Agro brasileiro acelera digitalização e deve chegar a 1,8 milhão de máquinas até 2030
Estudo aponta expansão da frota agrícola e avanço de sistemas de gestão que reduzem custos e aumentam a eficiência no campo
17.11.2025

O agronegócio brasileiro mantém o ritmo acelerado de digitalização e expansão de maquinário. Um estudo da Boschi Inteligência de Mercado projeta que o país alcance 1,8 milhão de máquinas agrícolas em operação até 2030. Entre os produtores entrevistados, 55% afirmam que pretendem adquirir novos equipamentos nos próximos dois anos.
O cenário indica um avanço relevante frente às 1,65 milhão de unidades em circulação hoje. A comparação com o último Censo Agropecuário do IBGE, que registrou 1,2 milhão de tratores e máquinas agrícolas em 2017, mostra a evolução contínua do setor.
“O uso de máquinas no campo cresce a cada ano, exigindo uma gestão cada vez mais eficiente delas”, afirma Paulo Raymundi, CEO da Gestran. Segundo ele, propriedades que lidam com dezenas de máquinas enfrentam desafios diários como manutenção, abastecimento, documentação e uso sustentável dos equipamentos. Sem controle adequado, diz, surgem prejuízos como aumento de combustível, manutenção corretiva, paradas inesperadas e queda na produtividade.
Estudos de mercado mostram que sistemas de gestão podem reduzir em até 30% os custos operacionais de uma frota agrícola. É nesse contexto que soluções como o Sistema de Gestão de Frotas da Gestran ganham espaço ao substituir controles manuais por processos automatizados.
Entre os recursos, o checklist eletrônico identifica falhas antes que se tornem problemas caros, reunindo dados de cada máquina em uma única plataforma. “É um aplicativo intuitivo que funciona tanto online quanto offline, permitindo que os colaboradores preencham o checklist no momento certo, garantindo precisão nas informações da frota”, explica Raymundi.

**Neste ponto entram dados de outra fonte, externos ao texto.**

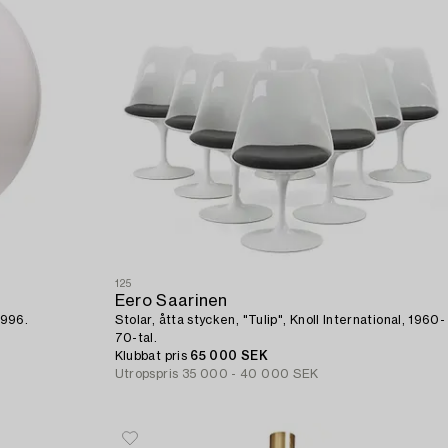
125
Eero Saarinen
1996.
Stolar, åtta stycken, "Tulip", Knoll International, 1960-
70-tal.
Klubbat pris
65 000 SEK
Utropspris
35 000 - 40 000 SEK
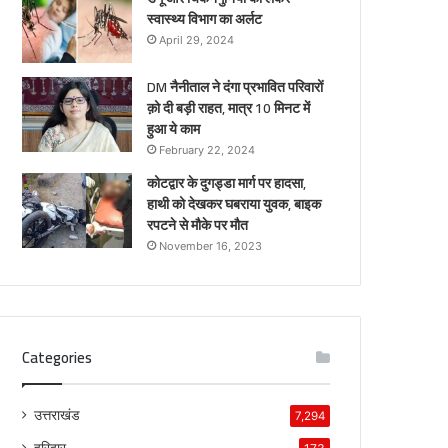
स्वास्थ्य विभाग का अर्लट
April 29, 2024
DM नैनीताल ने दंगा प्रभावित परिवारों
क़ो दी बड़ी राहत, मात्र 10 मिनट में
हुआ ये काम
February 22, 2024
कोटद्वार के दुगड्डा मार्ग पर हादसा,
हाथी को देखकर घबराया युवक, बाइक
रपटने से मौके पर मौत
November 16, 2023
Categories
उत्तराखंड
7,294
हरिद्वार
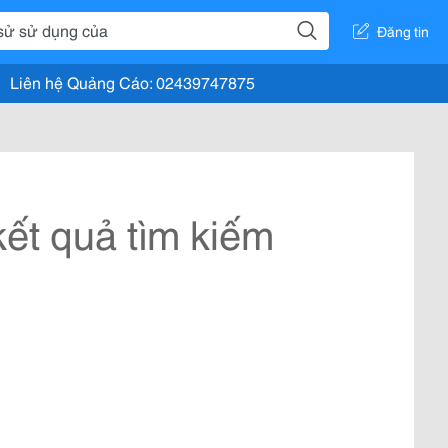
Đăng tin
Liên hệ Quảng Cáo: 02439747875
ết quả tìm kiếm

O módulo de manutenção registra todo o histórico dos equipamentos, gera ordens de serviço e controla o estoque de peças. Isso permite planejar reparos, prever trocas e comparar custos de forma antecipada, reduzindo riscos de paradas em períodos críticos como plantio e colheita.
Outro destaque é o controle de combustível, um dos principais custos das grandes fazendas. O sistema registra e valida cada abastecimento, permitindo monitoramento detalhado do consumo e integração com tanques internos ou abastecimento comboio. “Essa análise pode representar economias significativas”, afirma o executivo.
A plataforma também reúne documentação de máquinas, colaboradores e rotinas da empresa, centralizando tarefas e pendências.
“A tecnologia deixou de ser um luxo e passou a ser uma necessidade no campo. Em um ambiente cada vez mais competitivo, gerir o uso de tratores, colheitadeiras, plantadeiras e pulverizadores com inteligência é o que separa as fazendas mais lucrativas das que ainda dependem do improviso. E é justamente essa transformação — silenciosa, digital e estratégica — que vem redesenhando o futuro da gestão agrícola no Brasil”, conclui Raymundi.